I have been blessed my whole life – 60 years – that Christmas has always been like this for me. I mean truly and deeply blessed! Even as I write this, I’m sitting by my tree, in front of the fireplace listening to my favorite Christmas music with an over full belly, my whole family home and a nice warm bed to cozy up in shortly.

This Christmas I have something new added to my Christmas preparations…Two job interviews the week before Christmas. It seems odd but every other year I have actually been working and that didn’t feel odd. But really the whole ‘not working’ in December has felt rather odd. Maybe I’m getting a job for Christmas? Wouldn’t that be something? I am grateful that God has not forgotten my need just because it’s Christmas.

All this to say, that I’m endeavouring to enjoy these next 12 days to the full and live in the moment and not wish them away or hurry them up. I want to savor them. I’ll never have these 12 days again. Yes there are sad, painful things happening amongst those in my sphere of influence and amongst those with whom I have relationships and friendships but it’s all part of the moment and the season and the memories. Peace on earth, good will to men. Wouldn’t it be loverly?
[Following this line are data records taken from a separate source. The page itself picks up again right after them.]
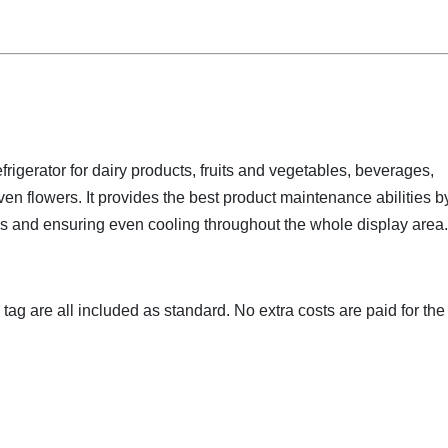
rigerator for dairy products, fruits and vegetables, beverages,
n flowers. It provides the best product maintenance abilities b
 and ensuring even cooling throughout the whole display area.
e tag are all included as standard. No extra costs are paid for the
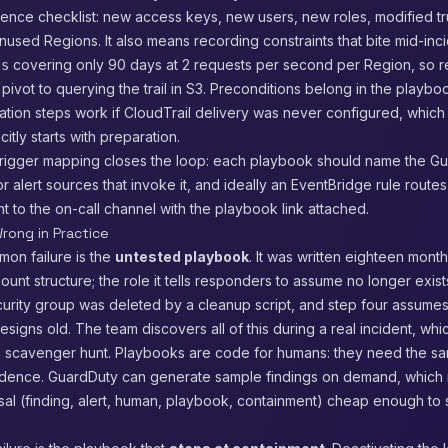
stence checklist: new access keys, new users, new roles, modified tru
nused Regions. It also means recording constraints that bite mid-inc
covering only 90 days at 2 requests per second per Region, so 
ts
ivot to querying the trail in S3. Preconditions belong in the playbo
gation steps work if CloudTrail delivery was never configured, which
itly starts with preparation.
trigger mapping closes the loop: each playbook should name the G
or alert sources that invoke it, and ideally an EventBridge rule route
ght to the on-call channel with the playbook link attached.
rong in Practice
on failure is the
untested playbook
. It was written eighteen mont
count structure; the role it tells responders to assume no longer exist
curity group was deleted by a cleanup script, and step four assume
esigns old. The team discovers all of this during a real incident, whi
a scavenger hunt. Playbooks are code for humans: they need the s
adence. GuardDuty can generate sample findings on demand, which
sal (finding, alert, human, playbook, containment) cheap enough to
We press on in this season of advent as we wait for the fulfillment of Gods promise in spite of circumstances. Christmas is a season of hope. It’s a season of charity. A season of peace and joy. Seek for this in the midst of your circumstances. Wise men still seek Him. Live these next 12 days on purpose – with purpose and and don’t let Christmas Day come and go while you are lost in a fog of stress and meaninglessness. Make this Christmas count and choose joy.